Dr. Larson was standing beside the pasture gate, his arms crossed, his face down. He looked up when he saw Jenny walking towards him.
Jenny stared at him, her breath coming in heaving gasps. “I hate you,” she said.
Dr. Larson was silent. His face was utterly blank, as he looked down at the frost-laden grass. Only his eyes showed any emotion; they were wide with fear. “She approached me first,” he said. “I didn’t do anything—”
Jenny didn’t wait for him to finish his self-defense. She walked away, and didn’t look back.
She ignored the carved path of wagon wheels that made the road. Jenny ran through a grass-blown path of her own design, one without any true destination. It wasn’t until she was far from home that she stopped long enough to feel the cold air burning her lungs, the sweat soaking her brow.

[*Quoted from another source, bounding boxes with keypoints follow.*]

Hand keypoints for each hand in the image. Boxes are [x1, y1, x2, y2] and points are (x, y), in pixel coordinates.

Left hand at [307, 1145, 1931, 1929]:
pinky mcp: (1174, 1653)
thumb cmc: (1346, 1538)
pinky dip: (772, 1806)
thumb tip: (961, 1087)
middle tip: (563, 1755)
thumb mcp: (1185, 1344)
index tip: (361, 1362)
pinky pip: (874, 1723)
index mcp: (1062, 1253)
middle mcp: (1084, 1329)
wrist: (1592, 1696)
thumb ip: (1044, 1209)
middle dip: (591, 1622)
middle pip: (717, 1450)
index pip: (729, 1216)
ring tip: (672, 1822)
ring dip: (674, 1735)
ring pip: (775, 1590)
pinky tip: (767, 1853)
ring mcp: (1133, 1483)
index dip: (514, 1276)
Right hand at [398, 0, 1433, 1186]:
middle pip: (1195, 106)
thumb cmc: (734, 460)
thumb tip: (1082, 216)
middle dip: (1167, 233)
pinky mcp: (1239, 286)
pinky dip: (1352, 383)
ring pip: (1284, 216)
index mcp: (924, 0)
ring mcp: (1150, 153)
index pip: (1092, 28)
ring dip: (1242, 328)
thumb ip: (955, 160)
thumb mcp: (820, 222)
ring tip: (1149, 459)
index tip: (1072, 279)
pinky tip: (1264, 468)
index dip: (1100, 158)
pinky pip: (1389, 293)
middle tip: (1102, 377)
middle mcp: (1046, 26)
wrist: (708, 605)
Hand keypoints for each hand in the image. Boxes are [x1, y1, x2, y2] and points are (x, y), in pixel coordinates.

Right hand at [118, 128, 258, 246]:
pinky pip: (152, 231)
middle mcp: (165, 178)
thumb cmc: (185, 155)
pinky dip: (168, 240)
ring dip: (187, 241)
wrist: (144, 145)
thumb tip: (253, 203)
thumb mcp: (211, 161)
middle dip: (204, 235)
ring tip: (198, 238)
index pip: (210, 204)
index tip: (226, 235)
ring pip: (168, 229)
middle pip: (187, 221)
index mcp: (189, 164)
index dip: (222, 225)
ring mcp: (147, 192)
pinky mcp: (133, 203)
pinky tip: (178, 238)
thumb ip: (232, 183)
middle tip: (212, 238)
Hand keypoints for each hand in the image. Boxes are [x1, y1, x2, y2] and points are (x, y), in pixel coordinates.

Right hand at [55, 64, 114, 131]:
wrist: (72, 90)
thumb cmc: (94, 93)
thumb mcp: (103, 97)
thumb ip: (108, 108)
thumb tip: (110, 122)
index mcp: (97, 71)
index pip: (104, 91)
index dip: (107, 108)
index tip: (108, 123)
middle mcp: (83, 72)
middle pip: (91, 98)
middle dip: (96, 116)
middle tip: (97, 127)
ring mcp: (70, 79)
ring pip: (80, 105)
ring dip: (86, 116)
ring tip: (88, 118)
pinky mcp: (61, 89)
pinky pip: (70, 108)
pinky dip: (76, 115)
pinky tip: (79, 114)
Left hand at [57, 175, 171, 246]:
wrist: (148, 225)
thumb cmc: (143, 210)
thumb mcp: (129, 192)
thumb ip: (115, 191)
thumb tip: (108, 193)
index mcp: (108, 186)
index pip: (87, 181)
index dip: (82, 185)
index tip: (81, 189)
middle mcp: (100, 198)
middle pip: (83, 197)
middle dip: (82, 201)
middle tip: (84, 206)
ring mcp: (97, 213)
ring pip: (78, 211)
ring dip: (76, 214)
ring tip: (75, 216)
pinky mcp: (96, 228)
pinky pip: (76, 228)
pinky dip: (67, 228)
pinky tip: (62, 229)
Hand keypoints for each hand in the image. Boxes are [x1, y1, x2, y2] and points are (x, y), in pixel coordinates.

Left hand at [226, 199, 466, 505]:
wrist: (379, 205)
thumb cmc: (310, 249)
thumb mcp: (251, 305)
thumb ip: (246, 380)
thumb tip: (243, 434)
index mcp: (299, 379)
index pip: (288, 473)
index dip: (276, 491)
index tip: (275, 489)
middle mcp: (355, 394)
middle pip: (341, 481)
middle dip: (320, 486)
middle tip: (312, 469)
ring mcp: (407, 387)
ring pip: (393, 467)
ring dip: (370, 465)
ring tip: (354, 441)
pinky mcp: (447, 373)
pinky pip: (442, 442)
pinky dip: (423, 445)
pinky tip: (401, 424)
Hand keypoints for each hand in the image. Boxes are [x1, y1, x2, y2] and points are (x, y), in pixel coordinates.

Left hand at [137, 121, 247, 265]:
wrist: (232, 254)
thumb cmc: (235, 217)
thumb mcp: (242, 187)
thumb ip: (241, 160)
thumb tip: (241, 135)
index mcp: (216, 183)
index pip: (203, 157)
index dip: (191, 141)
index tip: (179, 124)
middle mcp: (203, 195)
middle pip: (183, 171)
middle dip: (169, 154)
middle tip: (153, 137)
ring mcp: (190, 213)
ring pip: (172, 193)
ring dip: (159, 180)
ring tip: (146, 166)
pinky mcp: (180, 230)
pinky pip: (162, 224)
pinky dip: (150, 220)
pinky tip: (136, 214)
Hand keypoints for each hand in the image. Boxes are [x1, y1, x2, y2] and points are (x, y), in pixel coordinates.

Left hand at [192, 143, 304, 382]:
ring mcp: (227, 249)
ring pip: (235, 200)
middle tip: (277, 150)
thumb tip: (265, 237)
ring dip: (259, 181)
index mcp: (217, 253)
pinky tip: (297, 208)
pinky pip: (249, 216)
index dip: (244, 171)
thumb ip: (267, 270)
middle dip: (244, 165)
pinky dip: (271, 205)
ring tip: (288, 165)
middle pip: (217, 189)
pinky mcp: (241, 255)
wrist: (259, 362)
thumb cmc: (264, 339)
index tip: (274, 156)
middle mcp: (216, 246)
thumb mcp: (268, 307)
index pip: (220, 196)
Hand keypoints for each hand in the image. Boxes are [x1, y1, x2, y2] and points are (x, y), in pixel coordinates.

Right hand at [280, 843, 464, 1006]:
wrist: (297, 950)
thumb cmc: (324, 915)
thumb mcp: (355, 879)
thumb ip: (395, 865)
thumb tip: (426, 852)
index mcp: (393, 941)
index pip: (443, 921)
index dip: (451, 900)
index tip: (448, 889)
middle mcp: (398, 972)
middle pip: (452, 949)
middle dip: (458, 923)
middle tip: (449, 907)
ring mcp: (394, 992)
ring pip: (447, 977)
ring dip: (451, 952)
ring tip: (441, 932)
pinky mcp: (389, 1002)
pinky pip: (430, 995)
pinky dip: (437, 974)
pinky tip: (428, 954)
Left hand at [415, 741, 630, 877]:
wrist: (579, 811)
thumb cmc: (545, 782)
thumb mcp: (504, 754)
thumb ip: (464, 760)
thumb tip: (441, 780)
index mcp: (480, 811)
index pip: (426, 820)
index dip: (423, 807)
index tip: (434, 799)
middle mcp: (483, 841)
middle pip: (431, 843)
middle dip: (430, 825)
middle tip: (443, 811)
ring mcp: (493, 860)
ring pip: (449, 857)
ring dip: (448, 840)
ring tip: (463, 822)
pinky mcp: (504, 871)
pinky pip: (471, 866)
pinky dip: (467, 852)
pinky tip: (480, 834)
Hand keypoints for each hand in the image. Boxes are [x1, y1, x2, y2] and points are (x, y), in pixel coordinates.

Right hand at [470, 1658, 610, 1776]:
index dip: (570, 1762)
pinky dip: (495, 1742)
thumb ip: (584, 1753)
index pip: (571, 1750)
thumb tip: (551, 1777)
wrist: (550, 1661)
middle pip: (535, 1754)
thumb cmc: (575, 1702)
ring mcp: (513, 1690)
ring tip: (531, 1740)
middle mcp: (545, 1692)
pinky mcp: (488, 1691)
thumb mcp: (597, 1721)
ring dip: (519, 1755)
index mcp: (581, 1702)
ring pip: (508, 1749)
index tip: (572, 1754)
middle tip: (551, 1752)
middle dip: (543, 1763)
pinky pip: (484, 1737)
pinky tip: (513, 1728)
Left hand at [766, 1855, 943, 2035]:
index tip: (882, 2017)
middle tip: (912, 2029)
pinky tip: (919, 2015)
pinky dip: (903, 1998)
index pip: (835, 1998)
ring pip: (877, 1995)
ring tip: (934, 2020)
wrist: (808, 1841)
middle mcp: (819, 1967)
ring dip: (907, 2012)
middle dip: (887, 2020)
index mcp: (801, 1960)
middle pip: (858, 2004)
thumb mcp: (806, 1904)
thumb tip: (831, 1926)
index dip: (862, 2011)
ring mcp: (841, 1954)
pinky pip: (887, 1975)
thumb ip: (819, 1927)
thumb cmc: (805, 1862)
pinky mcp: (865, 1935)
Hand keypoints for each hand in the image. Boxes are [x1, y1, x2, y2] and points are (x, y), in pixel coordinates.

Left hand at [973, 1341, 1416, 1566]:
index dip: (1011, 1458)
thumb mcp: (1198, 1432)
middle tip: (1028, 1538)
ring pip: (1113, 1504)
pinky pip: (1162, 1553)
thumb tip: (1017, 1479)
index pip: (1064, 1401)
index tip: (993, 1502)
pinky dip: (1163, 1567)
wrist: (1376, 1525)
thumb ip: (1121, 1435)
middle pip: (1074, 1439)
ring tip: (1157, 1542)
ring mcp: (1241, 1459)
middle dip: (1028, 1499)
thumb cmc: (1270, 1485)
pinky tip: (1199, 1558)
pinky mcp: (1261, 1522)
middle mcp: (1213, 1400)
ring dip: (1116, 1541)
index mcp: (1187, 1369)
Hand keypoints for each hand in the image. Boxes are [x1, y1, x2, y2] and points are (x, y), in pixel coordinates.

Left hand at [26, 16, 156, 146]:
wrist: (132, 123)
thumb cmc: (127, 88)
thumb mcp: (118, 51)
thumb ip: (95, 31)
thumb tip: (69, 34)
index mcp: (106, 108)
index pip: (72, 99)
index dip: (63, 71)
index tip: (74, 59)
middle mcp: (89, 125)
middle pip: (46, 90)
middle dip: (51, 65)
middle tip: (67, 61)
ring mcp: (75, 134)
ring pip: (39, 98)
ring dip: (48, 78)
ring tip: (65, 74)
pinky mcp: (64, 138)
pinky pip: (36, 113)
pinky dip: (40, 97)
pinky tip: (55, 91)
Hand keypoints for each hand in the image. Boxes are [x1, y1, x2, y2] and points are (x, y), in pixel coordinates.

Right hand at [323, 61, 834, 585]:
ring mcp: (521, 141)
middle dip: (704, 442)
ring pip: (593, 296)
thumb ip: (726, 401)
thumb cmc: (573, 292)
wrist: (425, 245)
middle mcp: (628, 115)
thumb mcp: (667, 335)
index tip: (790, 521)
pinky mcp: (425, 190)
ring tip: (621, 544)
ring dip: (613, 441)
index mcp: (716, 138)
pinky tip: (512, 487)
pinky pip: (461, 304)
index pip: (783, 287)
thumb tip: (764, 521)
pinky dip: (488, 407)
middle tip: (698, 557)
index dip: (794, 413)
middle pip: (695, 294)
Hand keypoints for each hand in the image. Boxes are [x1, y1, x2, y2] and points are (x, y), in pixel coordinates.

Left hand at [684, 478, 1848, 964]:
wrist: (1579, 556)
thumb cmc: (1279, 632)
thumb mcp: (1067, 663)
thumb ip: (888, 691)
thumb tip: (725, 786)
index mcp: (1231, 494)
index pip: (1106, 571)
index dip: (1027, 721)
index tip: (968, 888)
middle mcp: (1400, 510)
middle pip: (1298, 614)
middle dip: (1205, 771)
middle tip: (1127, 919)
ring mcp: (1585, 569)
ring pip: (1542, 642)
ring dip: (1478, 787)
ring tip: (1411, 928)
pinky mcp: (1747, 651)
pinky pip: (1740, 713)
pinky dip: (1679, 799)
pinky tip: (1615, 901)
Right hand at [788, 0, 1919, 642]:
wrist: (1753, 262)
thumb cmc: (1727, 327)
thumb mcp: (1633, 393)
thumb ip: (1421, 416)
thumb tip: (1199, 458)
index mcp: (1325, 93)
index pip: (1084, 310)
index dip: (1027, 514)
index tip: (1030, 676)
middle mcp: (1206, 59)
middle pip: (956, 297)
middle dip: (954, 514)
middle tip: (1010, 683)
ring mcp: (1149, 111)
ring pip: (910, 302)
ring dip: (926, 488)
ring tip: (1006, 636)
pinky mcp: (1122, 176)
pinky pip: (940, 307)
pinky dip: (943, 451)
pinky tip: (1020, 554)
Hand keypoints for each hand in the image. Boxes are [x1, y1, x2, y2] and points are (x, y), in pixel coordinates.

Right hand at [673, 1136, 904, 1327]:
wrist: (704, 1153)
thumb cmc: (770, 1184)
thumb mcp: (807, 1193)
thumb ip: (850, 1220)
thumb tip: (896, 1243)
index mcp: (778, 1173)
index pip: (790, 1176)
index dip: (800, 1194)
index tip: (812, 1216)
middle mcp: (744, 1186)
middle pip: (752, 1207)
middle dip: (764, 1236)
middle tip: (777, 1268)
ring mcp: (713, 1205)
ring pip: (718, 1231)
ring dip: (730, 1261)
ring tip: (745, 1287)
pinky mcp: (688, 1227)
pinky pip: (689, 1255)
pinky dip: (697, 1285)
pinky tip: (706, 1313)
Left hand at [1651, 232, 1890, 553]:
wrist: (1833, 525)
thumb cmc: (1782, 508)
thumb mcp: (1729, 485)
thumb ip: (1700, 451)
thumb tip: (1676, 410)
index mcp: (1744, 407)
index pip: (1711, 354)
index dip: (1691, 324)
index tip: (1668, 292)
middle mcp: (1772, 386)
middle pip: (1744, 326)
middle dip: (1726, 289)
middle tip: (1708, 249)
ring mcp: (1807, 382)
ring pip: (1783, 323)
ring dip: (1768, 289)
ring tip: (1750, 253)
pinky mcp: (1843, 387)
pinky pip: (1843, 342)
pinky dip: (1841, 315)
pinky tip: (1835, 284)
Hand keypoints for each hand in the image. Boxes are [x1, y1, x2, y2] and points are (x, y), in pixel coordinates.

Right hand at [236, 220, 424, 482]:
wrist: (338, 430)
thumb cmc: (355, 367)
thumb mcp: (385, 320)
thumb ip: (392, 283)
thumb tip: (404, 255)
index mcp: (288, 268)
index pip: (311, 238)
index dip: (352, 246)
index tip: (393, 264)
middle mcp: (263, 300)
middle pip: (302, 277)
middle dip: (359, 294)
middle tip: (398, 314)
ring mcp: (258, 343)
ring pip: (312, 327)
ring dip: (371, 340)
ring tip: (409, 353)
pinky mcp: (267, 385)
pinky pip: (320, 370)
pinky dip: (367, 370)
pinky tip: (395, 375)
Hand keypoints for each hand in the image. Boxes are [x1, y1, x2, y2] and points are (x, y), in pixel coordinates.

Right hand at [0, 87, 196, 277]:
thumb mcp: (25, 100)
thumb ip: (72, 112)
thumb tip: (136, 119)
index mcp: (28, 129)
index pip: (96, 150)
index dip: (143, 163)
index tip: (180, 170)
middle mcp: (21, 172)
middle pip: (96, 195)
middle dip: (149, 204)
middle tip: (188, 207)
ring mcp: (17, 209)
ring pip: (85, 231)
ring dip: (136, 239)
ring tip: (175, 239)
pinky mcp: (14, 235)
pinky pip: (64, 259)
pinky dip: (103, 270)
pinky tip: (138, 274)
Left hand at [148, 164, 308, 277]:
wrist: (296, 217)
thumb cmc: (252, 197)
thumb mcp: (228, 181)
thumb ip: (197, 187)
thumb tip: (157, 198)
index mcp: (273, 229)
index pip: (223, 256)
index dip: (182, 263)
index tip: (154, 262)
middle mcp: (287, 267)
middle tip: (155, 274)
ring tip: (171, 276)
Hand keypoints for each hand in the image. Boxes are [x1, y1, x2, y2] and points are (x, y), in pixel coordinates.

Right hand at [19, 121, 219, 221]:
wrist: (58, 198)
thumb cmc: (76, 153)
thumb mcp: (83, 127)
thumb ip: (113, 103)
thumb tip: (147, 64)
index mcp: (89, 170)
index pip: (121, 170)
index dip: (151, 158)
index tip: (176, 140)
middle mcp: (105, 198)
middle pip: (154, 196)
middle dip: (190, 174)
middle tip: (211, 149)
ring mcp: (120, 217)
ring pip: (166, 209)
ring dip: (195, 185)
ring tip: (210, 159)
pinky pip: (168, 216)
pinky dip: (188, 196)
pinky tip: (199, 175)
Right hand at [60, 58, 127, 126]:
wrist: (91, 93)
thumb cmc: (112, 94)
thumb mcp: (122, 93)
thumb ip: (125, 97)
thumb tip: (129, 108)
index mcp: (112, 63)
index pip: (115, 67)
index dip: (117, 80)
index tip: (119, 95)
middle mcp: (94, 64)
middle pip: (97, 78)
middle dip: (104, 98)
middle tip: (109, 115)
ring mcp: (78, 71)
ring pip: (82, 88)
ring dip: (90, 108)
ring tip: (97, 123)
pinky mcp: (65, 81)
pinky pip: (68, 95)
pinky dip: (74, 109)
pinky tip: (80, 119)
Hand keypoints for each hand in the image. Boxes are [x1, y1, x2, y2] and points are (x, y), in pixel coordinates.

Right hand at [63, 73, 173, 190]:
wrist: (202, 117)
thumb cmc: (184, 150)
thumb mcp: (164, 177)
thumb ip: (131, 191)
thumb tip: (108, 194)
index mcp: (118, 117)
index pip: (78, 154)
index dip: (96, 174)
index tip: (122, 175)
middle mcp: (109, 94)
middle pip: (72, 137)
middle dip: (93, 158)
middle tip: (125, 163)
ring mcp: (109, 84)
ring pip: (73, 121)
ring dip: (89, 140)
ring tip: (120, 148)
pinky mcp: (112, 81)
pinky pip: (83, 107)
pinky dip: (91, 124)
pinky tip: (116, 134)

She would have kept going, all the way to the Cliffs of Moher, to her sea and seashells. But she didn’t think they would help. Instead, she knelt in the wet grass and breathed deep, hollow breaths, in and out. The world became those breaths, something simple that made sense, with structure and order, a problem bound to a solution. In. Out. The sunlight looked like sour milk, and Jenny learned to breathe again, in air that made her gag.